## PROBLEM DETAILS
Copy the data below in full, exactly as it appears.

## SUPPLIED DATA
· · ·
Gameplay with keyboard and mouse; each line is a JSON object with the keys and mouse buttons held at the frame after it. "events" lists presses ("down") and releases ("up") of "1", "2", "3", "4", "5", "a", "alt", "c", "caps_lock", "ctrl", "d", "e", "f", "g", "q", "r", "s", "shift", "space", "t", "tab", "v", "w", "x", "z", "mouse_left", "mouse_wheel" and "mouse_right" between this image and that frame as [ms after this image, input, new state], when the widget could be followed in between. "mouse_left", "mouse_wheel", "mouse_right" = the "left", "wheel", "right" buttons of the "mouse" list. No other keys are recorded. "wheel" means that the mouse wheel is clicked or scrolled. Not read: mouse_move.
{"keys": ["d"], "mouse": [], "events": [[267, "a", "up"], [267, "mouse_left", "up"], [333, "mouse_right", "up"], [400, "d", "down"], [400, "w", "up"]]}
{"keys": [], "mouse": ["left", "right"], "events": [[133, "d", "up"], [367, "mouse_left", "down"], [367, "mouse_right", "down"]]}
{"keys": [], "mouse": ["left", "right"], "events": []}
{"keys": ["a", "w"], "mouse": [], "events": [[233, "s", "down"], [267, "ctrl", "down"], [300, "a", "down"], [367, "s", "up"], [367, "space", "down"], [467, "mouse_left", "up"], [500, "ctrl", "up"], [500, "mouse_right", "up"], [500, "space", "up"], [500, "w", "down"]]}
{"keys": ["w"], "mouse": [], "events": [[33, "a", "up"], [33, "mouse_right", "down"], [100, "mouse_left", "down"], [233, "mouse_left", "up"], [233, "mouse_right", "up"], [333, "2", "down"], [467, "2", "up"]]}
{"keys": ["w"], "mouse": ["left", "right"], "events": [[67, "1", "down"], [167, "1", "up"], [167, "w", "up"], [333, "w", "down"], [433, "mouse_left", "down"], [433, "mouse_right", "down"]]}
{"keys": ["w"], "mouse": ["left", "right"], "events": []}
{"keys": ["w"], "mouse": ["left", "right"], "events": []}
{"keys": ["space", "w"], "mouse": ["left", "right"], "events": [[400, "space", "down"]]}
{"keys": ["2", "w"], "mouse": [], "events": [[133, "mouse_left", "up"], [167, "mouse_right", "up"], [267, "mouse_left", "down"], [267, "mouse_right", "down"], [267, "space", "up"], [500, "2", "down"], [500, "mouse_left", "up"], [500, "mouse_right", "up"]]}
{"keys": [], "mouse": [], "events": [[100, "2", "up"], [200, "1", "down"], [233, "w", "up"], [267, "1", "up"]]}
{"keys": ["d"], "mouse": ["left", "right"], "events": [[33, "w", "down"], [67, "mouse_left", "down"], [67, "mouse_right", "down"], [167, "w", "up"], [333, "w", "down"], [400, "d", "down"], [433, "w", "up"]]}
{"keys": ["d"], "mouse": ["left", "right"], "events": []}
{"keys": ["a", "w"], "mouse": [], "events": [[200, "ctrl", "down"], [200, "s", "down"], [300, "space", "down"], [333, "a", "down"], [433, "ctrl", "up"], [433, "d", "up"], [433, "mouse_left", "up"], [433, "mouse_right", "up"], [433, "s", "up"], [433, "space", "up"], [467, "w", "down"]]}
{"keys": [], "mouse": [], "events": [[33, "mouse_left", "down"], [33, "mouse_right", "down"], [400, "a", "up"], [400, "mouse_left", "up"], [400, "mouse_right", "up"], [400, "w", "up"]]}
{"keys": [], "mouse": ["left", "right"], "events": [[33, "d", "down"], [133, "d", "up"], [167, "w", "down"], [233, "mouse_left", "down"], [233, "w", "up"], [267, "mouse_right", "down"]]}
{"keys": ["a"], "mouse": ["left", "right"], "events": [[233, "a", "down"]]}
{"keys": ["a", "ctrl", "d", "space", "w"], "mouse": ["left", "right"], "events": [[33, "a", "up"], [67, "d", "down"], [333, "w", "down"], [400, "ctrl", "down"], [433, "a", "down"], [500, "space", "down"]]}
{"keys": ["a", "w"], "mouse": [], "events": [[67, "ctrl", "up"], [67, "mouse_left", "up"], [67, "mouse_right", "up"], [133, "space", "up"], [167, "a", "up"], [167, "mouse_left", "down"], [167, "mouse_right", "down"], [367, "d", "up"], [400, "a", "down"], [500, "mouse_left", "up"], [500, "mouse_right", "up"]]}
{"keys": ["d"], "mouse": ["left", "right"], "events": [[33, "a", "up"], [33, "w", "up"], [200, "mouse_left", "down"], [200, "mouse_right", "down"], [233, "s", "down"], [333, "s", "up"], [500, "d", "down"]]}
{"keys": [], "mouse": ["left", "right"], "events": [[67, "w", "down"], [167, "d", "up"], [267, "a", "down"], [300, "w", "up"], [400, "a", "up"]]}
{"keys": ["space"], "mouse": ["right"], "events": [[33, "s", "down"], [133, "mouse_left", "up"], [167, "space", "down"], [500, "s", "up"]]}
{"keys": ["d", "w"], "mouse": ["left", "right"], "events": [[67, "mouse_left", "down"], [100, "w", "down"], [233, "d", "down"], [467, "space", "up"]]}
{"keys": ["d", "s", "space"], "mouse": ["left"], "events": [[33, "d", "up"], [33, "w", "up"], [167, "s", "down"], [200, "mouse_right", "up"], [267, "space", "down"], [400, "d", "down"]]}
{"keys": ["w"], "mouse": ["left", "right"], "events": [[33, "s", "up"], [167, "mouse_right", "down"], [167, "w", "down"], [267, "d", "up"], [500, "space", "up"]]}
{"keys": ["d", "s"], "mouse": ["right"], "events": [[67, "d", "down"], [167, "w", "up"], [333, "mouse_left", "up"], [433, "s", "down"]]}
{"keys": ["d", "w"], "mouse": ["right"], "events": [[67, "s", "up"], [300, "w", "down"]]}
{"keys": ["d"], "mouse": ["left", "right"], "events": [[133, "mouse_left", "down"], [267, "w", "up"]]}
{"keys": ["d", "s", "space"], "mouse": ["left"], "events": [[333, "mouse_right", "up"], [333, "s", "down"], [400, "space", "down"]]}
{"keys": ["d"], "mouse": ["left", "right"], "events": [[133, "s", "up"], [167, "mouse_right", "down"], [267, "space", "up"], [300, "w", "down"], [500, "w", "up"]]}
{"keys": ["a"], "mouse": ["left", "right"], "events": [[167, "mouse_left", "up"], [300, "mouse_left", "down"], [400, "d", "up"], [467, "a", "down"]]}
· · ·
## TASK OUTPUT
Gameplay with keyboard and mouse; each line is a JSON object with the keys and mouse buttons held at the frame after it. "events" lists presses ("down") and releases ("up") of "1", "2", "3", "4", "5", "a", "alt", "c", "caps_lock", "ctrl", "d", "e", "f", "g", "q", "r", "s", "shift", "space", "t", "tab", "v", "w", "x", "z", "mouse_left", "mouse_wheel" and "mouse_right" between this image and that frame as [ms after this image, input, new state], when the widget could be followed in between. "mouse_left", "mouse_wheel", "mouse_right" = the "left", "wheel", "right" buttons of the "mouse" list. No other keys are recorded. "wheel" means that the mouse wheel is clicked or scrolled. Not read: mouse_move.
{"keys": ["d"], "mouse": [], "events": [[267, "a", "up"], [267, "mouse_left", "up"], [333, "mouse_right", "up"], [400, "d", "down"], [400, "w", "up"]]}
{"keys": [], "mouse": ["left", "right"], "events": [[133, "d", "up"], [367, "mouse_left", "down"], [367, "mouse_right", "down"]]}
{"keys": [], "mouse": ["left", "right"], "events": []}
{"keys": ["a", "w"], "mouse": [], "events": [[233, "s", "down"], [267, "ctrl", "down"], [300, "a", "down"], [367, "s", "up"], [367, "space", "down"], [467, "mouse_left", "up"], [500, "ctrl", "up"], [500, "mouse_right", "up"], [500, "space", "up"], [500, "w", "down"]]}
{"keys": ["w"], "mouse": [], "events": [[33, "a", "up"], [33, "mouse_right", "down"], [100, "mouse_left", "down"], [233, "mouse_left", "up"], [233, "mouse_right", "up"], [333, "2", "down"], [467, "2", "up"]]}
{"keys": ["w"], "mouse": ["left", "right"], "events": [[67, "1", "down"], [167, "1", "up"], [167, "w", "up"], [333, "w", "down"], [433, "mouse_left", "down"], [433, "mouse_right", "down"]]}
{"keys": ["w"], "mouse": ["left", "right"], "events": []}
{"keys": ["w"], "mouse": ["left", "right"], "events": []}
{"keys": ["space", "w"], "mouse": ["left", "right"], "events": [[400, "space", "down"]]}
{"keys": ["2", "w"], "mouse": [], "events": [[133, "mouse_left", "up"], [167, "mouse_right", "up"], [267, "mouse_left", "down"], [267, "mouse_right", "down"], [267, "space", "up"], [500, "2", "down"], [500, "mouse_left", "up"], [500, "mouse_right", "up"]]}
{"keys": [], "mouse": [], "events": [[100, "2", "up"], [200, "1", "down"], [233, "w", "up"], [267, "1", "up"]]}
{"keys": ["d"], "mouse": ["left", "right"], "events": [[33, "w", "down"], [67, "mouse_left", "down"], [67, "mouse_right", "down"], [167, "w", "up"], [333, "w", "down"], [400, "d", "down"], [433, "w", "up"]]}
{"keys": ["d"], "mouse": ["left", "right"], "events": []}
{"keys": ["a", "w"], "mouse": [], "events": [[200, "ctrl", "down"], [200, "s", "down"], [300, "space", "down"], [333, "a", "down"], [433, "ctrl", "up"], [433, "d", "up"], [433, "mouse_left", "up"], [433, "mouse_right", "up"], [433, "s", "up"], [433, "space", "up"], [467, "w", "down"]]}
{"keys": [], "mouse": [], "events": [[33, "mouse_left", "down"], [33, "mouse_right", "down"], [400, "a", "up"], [400, "mouse_left", "up"], [400, "mouse_right", "up"], [400, "w", "up"]]}
{"keys": [], "mouse": ["left", "right"], "events": [[33, "d", "down"], [133, "d", "up"], [167, "w", "down"], [233, "mouse_left", "down"], [233, "w", "up"], [267, "mouse_right", "down"]]}
{"keys": ["a"], "mouse": ["left", "right"], "events": [[233, "a", "down"]]}
{"keys": ["a", "ctrl", "d", "space", "w"], "mouse": ["left", "right"], "events": [[33, "a", "up"], [67, "d", "down"], [333, "w", "down"], [400, "ctrl", "down"], [433, "a", "down"], [500, "space", "down"]]}
{"keys": ["a", "w"], "mouse": [], "events": [[67, "ctrl", "up"], [67, "mouse_left", "up"], [67, "mouse_right", "up"], [133, "space", "up"], [167, "a", "up"], [167, "mouse_left", "down"], [167, "mouse_right", "down"], [367, "d", "up"], [400, "a", "down"], [500, "mouse_left", "up"], [500, "mouse_right", "up"]]}
{"keys": ["d"], "mouse": ["left", "right"], "events": [[33, "a", "up"], [33, "w", "up"], [200, "mouse_left", "down"], [200, "mouse_right", "down"], [233, "s", "down"], [333, "s", "up"], [500, "d", "down"]]}
{"keys": [], "mouse": ["left", "right"], "events": [[67, "w", "down"], [167, "d", "up"], [267, "a", "down"], [300, "w", "up"], [400, "a", "up"]]}
{"keys": ["space"], "mouse": ["right"], "events": [[33, "s", "down"], [133, "mouse_left", "up"], [167, "space", "down"], [500, "s", "up"]]}
{"keys": ["d", "w"], "mouse": ["left", "right"], "events": [[67, "mouse_left", "down"], [100, "w", "down"], [233, "d", "down"], [467, "space", "up"]]}
{"keys": ["d", "s", "space"], "mouse": ["left"], "events": [[33, "d", "up"], [33, "w", "up"], [167, "s", "down"], [200, "mouse_right", "up"], [267, "space", "down"], [400, "d", "down"]]}
{"keys": ["w"], "mouse": ["left", "right"], "events": [[33, "s", "up"], [167, "mouse_right", "down"], [167, "w", "down"], [267, "d", "up"], [500, "space", "up"]]}
{"keys": ["d", "s"], "mouse": ["right"], "events": [[67, "d", "down"], [167, "w", "up"], [333, "mouse_left", "up"], [433, "s", "down"]]}
{"keys": ["d", "w"], "mouse": ["right"], "events": [[67, "s", "up"], [300, "w", "down"]]}
{"keys": ["d"], "mouse": ["left", "right"], "events": [[133, "mouse_left", "down"], [267, "w", "up"]]}
{"keys": ["d", "s", "space"], "mouse": ["left"], "events": [[333, "mouse_right", "up"], [333, "s", "down"], [400, "space", "down"]]}
{"keys": ["d"], "mouse": ["left", "right"], "events": [[133, "s", "up"], [167, "mouse_right", "down"], [267, "space", "up"], [300, "w", "down"], [500, "w", "up"]]}
{"keys": ["a"], "mouse": ["left", "right"], "events": [[167, "mouse_left", "up"], [300, "mouse_left", "down"], [400, "d", "up"], [467, "a", "down"]]}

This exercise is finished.